Der Tourismusbranche sprichst du mit solchen Subventionierungsvorschlägen aus der Seele. Findest du es denn unter den gegebenen Rahmenbedingungen unrealistisch, von den Tourismusunternehmen zu fordern, dass sie mehr Verantwortung für die Sozial- und Umweltwirkung ihrer Geschäfte übernehmen, wie wir es tun?
Im kapitalistischen Wirtschaftssystem braucht es immer Gegenmächte, damit es anständig läuft. Als Organisation der Zivilgesellschaft ist es schon richtig, das von den Unternehmen zu fordern. Gleichzeitig braucht es aber eine Debatte darüber, was es bedeutet, wenn wir den Tourismus in der Schweiz wollen. Und was passieren muss, damit der Tourismus nachhaltig und fair stattfinden kann und dann auch stattfindet. Auch für letzteres braucht es 

politischen Druck, damit vorhandene ökonomische Spielräume genutzt werden.
Dabei betrachte ich jetzt eher den Inlandtourismus. Ihr arbeitet ja hauptsächlich zum Outgoing Tourismus.

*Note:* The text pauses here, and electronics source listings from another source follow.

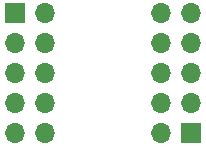
<source format=gbr>
%TF.GenerationSoftware,KiCad,Pcbnew,(6.0.1)*%
%TF.CreationDate,2022-03-23T16:26:21+01:00*%
%TF.ProjectId,tussenstukpw22,74757373-656e-4737-9475-6b707732322e,rev?*%
%TF.SameCoordinates,Original*%
%TF.FileFunction,Soldermask,Top*%
%TF.FilePolarity,Negative*%
%FSLAX46Y46*%
G04 Gerber Fmt 4.6, Leading zero omitted, Abs format (unit mm)*
G04 Created by KiCad (PCBNEW (6.0.1)) date 2022-03-23 16:26:21*
%MOMM*%
%LPD*%
G01*
G04 APERTURE LIST*
%ADD10R,1.700000X1.700000*%
%ADD11O,1.700000X1.700000*%
G04 APERTURE END LIST*
D10*
%TO.C,J1*%
X166245000Y-93375000D03*
D11*
X168785000Y-93375000D03*
X166245000Y-95915000D03*
X168785000Y-95915000D03*
X166245000Y-98455000D03*
X168785000Y-98455000D03*
X166245000Y-100995000D03*
X168785000Y-100995000D03*
X166245000Y-103535000D03*
X168785000Y-103535000D03*
%TD*%
D10*
%TO.C,J2*%
X181190000Y-103530000D03*
D11*
X178650000Y-103530000D03*
X181190000Y-100990000D03*
X178650000Y-100990000D03*
X181190000Y-98450000D03*
X178650000Y-98450000D03*
X181190000Y-95910000D03*
X178650000Y-95910000D03*
X181190000Y-93370000D03*
X178650000Y-93370000D03*
%TD*%
M02*

</source>
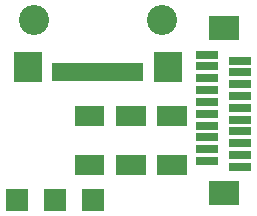
<source format=gts>
G04*
G04 Format:               Gerber RS-274X*
G04 Export Settings:      OSH Park*
G04 Layer:                TopSolderMask*
G04 This File Name:       HDMI_QSB_new.gts*
G04 Source File Name:     HDMI_QSB_new.rrb*
G04 Unique ID:            51c3dc83-d7bb-4e2f-9342-59aa85fb2bb0*
G04 Generated Date:       Thursday, 10 August 2017 09:01:58*
G04*
G04 Created Using:        Robot Room Copper Connection v3.0.5875*
G04 Software Contact:     http://www.robotroom.com/CopperConnection/Support.aspx*
G04 License Number:       1880*
G04*
G04 Zero Suppression:     Leading*
G04 Number Precision:     2.4*
G04*
G04 Polarity:             Negative. Dark is solderable. Clear space is coating.*
G04*
%FSLAX24Y24*%
%MOIN*%
%LNTopSolderMask*%
%ADD10C,.1006*%
%ADD11R,.006X.006*%
%ADD12R,.007X.007*%
%ADD13R,.0187X.0592*%
%ADD14R,.0218X.0671*%
%ADD15R,.073X.0257*%
%ADD16R,.075X.075*%
%ADD17R,.0927X.1006*%
%ADD18R,.1045X.0809*%
D10*
G01X1222Y6539D03*
X5494D03*
D13*
X1907Y4817D03*
X2064D03*
X2222D03*
X2379D03*
X2537D03*
X2694D03*
X2852D03*
X3009D03*
X3167D03*
X3322D03*
X3482D03*
X3639D03*
X3797D03*
X3954D03*
X4112D03*
X4269D03*
X4427D03*
X4584D03*
X4742D03*
D14*
X4055Y1696D03*
X4252D03*
X4449D03*
X4646D03*
X4843D03*
X4055Y3349D03*
X4252D03*
X4449D03*
X4646D03*
X4843D03*
X2676Y1696D03*
X2873D03*
X3070D03*
X3267D03*
X3463D03*
X2676Y3349D03*
X2873D03*
X3070D03*
X3267D03*
X3463D03*
X5432Y1696D03*
X5628D03*
X5825D03*
X6022D03*
X6219D03*
X5432Y3349D03*
X5628D03*
X5825D03*
X6022D03*
X6219D03*
D15*
X8093Y1641D03*
Y2035D03*
Y2429D03*
Y2823D03*
Y3216D03*
Y3610D03*
Y4004D03*
Y4397D03*
Y4791D03*
Y5185D03*
X6995Y1838D03*
Y2232D03*
Y2626D03*
Y3019D03*
Y3413D03*
Y3807D03*
Y4200D03*
Y4594D03*
Y4988D03*
Y5382D03*
D16*
X669Y551D03*
X3173D03*
X1907D03*
D17*
X1015Y4984D03*
X5700D03*
D18*
X7544Y781D03*
Y6285D03*
M02*

</source>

Und was hältst du vom fairunterwegs-Reiseportal?

Gut, dass es das gibt. Viele informieren sich gerne über Webseiten. Ihr zeigt ihnen gangbare Wege, wie sie besser unterwegs sein können – wobei das Fliegen ein kritischer Punkt bleibt. Ihr könnt auf fairunterwegs auch das Verständnis für die Rahmenbedingungen fördern.       
Richard Parker: John Kenneth Galbraith. His Life. His Politics. His Economics.Paperback. University Of Chicago Press 2006. 862 Seiten, 17.25 US$, ISBN 978-0226646770. In der Schweiz auch als eBook erhältlich.